Nonce vs. Nullifier Anti-Replay
A verifier nonce is a fresh random challenge that binds the proof to a specific session, preventing replay of captured proofs. A nullifier is a deterministic value tied to the credential and context — it prevents double-use (like double-voting or double-spending) while maintaining unlinkability. Nonces prevent replay; nullifiers prevent re-use.
Device Binding
Device binding ties the credential to a hardware-backed key (e.g., Secure Enclave, TEE). The wallet signs the verifier's challenge with the device key, proving physical possession. Without it, credentials can be exported, shared, or cloned.
On-Chain Verification
Verifying proofs on-chain (smart contract) adds transparency and trust but introduces constraints: proof size must fit gas limits, the verifier contract must be audited, and verification key management becomes critical. This tool models on-chain as a verification target but does not simulate gas costs or circuit constraints.
Extending the Tool
Adding a Module
Edit src/lib/modules/registry.ts and add a ModuleDefinition to the registry array. Specify its provides, requires, conflicts, and diagram hooks. The rule engine and diagram generator will automatically pick it up.
Adding a Rule
Edit src/lib/rules/ruleset.ts and add a Rule with a predicate function, module adds/removals, and a human-readable explanation. The engine resolves dependencies and conflicts automatically.
Adding a Threat Template
Edit src/lib/threats/templates.ts and add a ThreatTemplate. Define the appliesWhen predicate (receives scenario and selected modules), severity, mitigations with dependsOnModules, detection signals, and references. The generator handles evaluation and satisfaction checks.
Threat Categories
Soundness / Forgery
Credential or proof forgery attacks
Zero-Knowledge Leakage
Unintended attribute disclosure
Unlinkability / Linkability
Cross-session or cross-verifier tracking
Replay / Double-Spend
Proof reuse or double-presentation
Device Sharing / Cloning
Credential export or device theft
Issuer Tracking / Registry
Issuer-side holder surveillance
Verifier Collusion
Multi-verifier correlation attacks
Dependency / Status / Revocation
Revocation gaps or status failures
Implementation / Side-Channels
Timing, memory, logging leaks
Operational / Key Management
Key rotation, contract audit, gas limits
LimitationsImportant
- This is a checklist-based design tool, not a formal security proof or verification system. It identifies common risks based on configuration but does not guarantee completeness.

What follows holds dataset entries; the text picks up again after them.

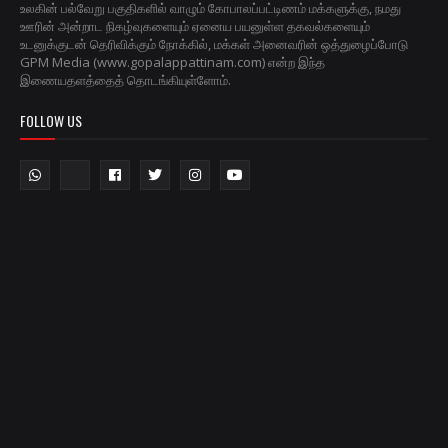
உலகின் பல்வேறு பகுதிகளில் வாழும் கோபாலப்பட்டிணம் மக்களுக்கு, நமது
ஊரின் அன்றாட நிகழ்வுகளையும் ஏனைய பயனுள்ள தகவல்களையும்
உடனுக்குடன் தெரிவிக்கும் நோக்கில், மக்கள் அனைவரின் ஒத்துழைப்போடு
GPM Media (www.gopalappattinam.com) என்ற இந்த
இணையதளத்தைத் தொடங்கியுள்ளோம்.
FOLLOW US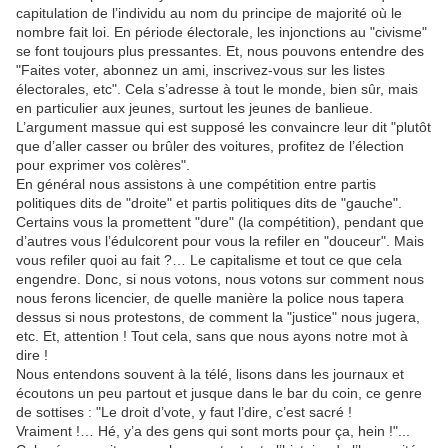
capitulation de l’individu au nom du principe de majorité où le
nombre fait loi. En période électorale, les injonctions au "civisme"
se font toujours plus pressantes. Et, nous pouvons entendre des
"Faites voter, abonnez un ami, inscrivez-vous sur les listes
électorales, etc". Cela s’adresse à tout le monde, bien sûr, mais
en particulier aux jeunes, surtout les jeunes de banlieue.
L’argument massue qui est supposé les convaincre leur dit "plutôt
que d’aller casser ou brûler des voitures, profitez de l’élection
pour exprimer vos colères".
En général nous assistons à une compétition entre partis
politiques dits de "droite" et partis politiques dits de "gauche".
Certains vous la promettent "dure" (la compétition), pendant que
d’autres vous l’édulcorent pour vous la refiler en "douceur". Mais
vous refiler quoi au fait ?… Le capitalisme et tout ce que cela
engendre. Donc, si nous votons, nous votons sur comment nous
nous ferons licencier, de quelle manière la police nous tapera
dessus si nous protestons, de comment la "justice" nous jugera,
etc. Et, attention ! Tout cela, sans que nous ayons notre mot à
dire !
Nous entendons souvent à la télé, lisons dans les journaux et
écoutons un peu partout et jusque dans le bar du coin, ce genre
de sottises : "Le droit d’vote, y faut l’dire, c’est sacré !
Vraiment !… Hé, y’a des gens qui sont morts pour ça, hein !"...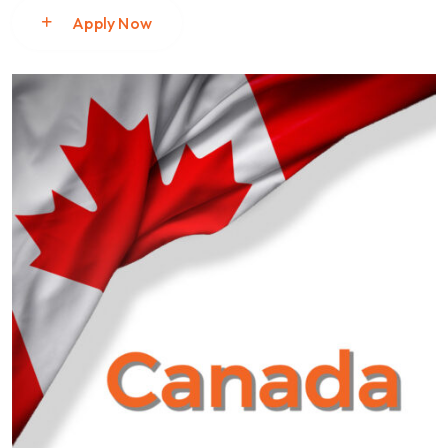
Apply Now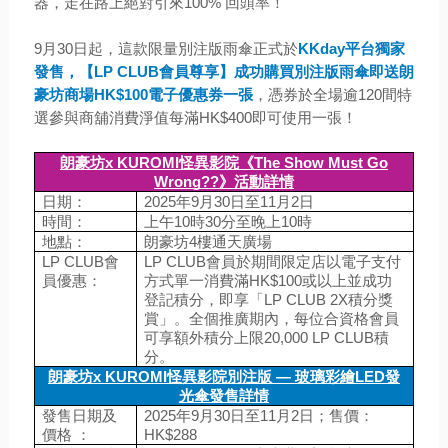
器，走在路上絕對引來100% 回頭率！
9月30日起，這款限量別注版雨傘正式於
KKday平台獨家
發售，【LP CLUB會員尊享】成功購買別注版雨傘即送朗
豪坊商場HK$100電子優惠券一張
，憑券於全場逾120間特
選參與商舖消費淨值每滿HK$400即可使用一張！
朗豪坊x KUROMI怪異影院《The Show Must Go
Wrong??》活動詳情
日期：
2025年9月30日至11月2日
時間：
上午10時30分至晚上10時
地點：
朗豪坊4樓通天廣場
LP CLUB會
LP CLUB會員於期間限定店以電子支付
員優惠：
方式單一消費滿HK$100或以上並成功
登記積分，即享「LP CLUB 2X積分獎
賞」。全個推廣期內，每位合資格會員
可享額外積分上限20,000 LP CLUB積
分。
朗豪坊x KUROMI怪異影院別注版 — 玻璃彩繪LED發
光傘發售詳情
發售日期及
2025年9月30日至11月2日；售價：
價格 ：
HK$288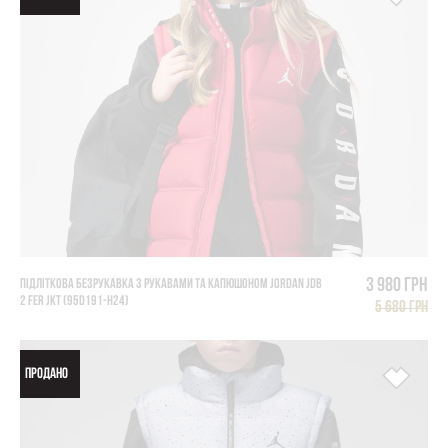
3 980 грн
ПІДЛІТКОВА БЕЗРУКАВКА З РУКАВАМИ ТА КАПЮШОНОМ JORDAN JDB
2 FER JKT (95D191-H24)
5 680 грн
ПРОДАНО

- The threat model covers known patterns for anonymous credential systems. Novel or domain-specific threats may not be included.
- On-chain verification constraints (gas limits, circuit compatibility, verifier contract correctness) are flagged as risks but not simulated.
- Network-level attacks, issuer misbehavior at issuance time, and physical coercion are out of scope.
- Always review the output with a qualified security team before production deployment.